The API Server marks an agent as failed if the API server misses three consecutive heartbeat intervals. When that happens, the API server checks whether the Agent has any “queued” tasks, or tasks the agent already picked up and started running, but has not yet reported as complete. If a worker agent fails, the API server marks those tasks as failed and makes them available for reassignment. If a triggerer Agent fails, the API server immediately reassigns the tasks, since triggerer tasks are short-lived and idempotent.

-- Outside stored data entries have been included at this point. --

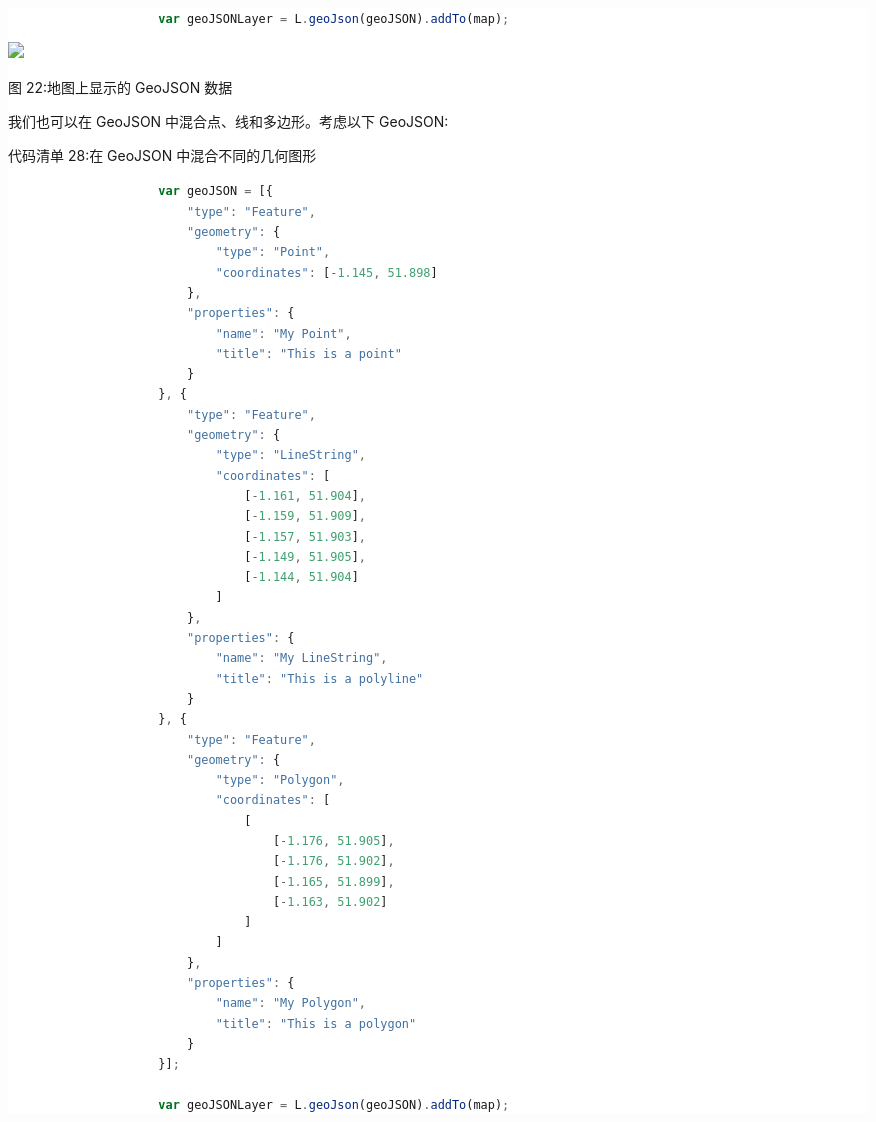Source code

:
 ```js
                     var geoJSONLayer = L.geoJson(geoJSON).addTo(map);

```

![](../images/00025.jpeg)

图 22:地图上显示的 GeoJSON 数据

我们也可以在 GeoJSON 中混合点、线和多边形。考虑以下 GeoJSON:

代码清单 28:在 GeoJSON 中混合不同的几何图形

```js
                     var geoJSON = [{
                         "type": "Feature",
                         "geometry": {
                             "type": "Point",
                             "coordinates": [-1.145, 51.898]
                         },
                         "properties": {
                             "name": "My Point",
                             "title": "This is a point"
                         }
                     }, {
                         "type": "Feature",
                         "geometry": {
                             "type": "LineString",
                             "coordinates": [
                                 [-1.161, 51.904],
                                 [-1.159, 51.909],
                                 [-1.157, 51.903],
                                 [-1.149, 51.905],
                                 [-1.144, 51.904]
                             ]
                         },
                         "properties": {
                             "name": "My LineString",
                             "title": "This is a polyline"
                         }
                     }, {
                         "type": "Feature",
                         "geometry": {
                             "type": "Polygon",
                             "coordinates": [
                                 [
                                     [-1.176, 51.905],
                                     [-1.176, 51.902],
                                     [-1.165, 51.899],
                                     [-1.163, 51.902]
                                 ]
                             ]
                         },
                         "properties": {
                             "name": "My Polygon",
                             "title": "This is a polygon"
                         }
                     }];

                     var geoJSONLayer = L.geoJson(geoJSON).addTo(map);

```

Dag scheduling and retention during Agent disconnection

The Airflow scheduler retains all dags that were most recently parsed and sent by the dag processor agent. If the dag processor agent or any Remote Execution Agent disconnects or fails, the scheduler continues to use these previously parsed dags. The scheduler will keep creating dag runs on schedule or in response to events, such as dataset updates, for all retained dags.

  • New or updated dags are not detected until a healthy dag processor Agent reconnects and provides an updated set of dags.
  • All tasks and dag runs remain pending until a healthy Remote Execution Agent, worker or triggerer, is available for execution.

If no healthy Remote Execution Agents are connected, the scheduler continues to create dag runs for known dags but those tasks remain in queued state and will not execute until an agent becomes available. If a task stays in queued state for more than 600 seconds (default) or the value set via the AIRFLOW__SCHEDULER__TASK_QUEUED_TIMEOUT environment variable on your Astro deployment, it will be marked as failed.

API Server failure

If an agent’s heartbeats can’t reach the API server, the agent assumes that the API server and other agents remain healthy. In this case:

  • A worker continues running any tasks that the API server already marked as running, but the worker doesn’t start new tasks until it reconnects with the API server. This prevents two agents from running the same task.
  • A triggerer stops processing tasks entirely until it restores connectivity. Since triggerer workloads are designed to be reassigned immediately when disconnected, trigger execution stops during the partition.

This behavior preserves task safety and prevents duplication for both workers and triggerers, even during partial failures or network partitions.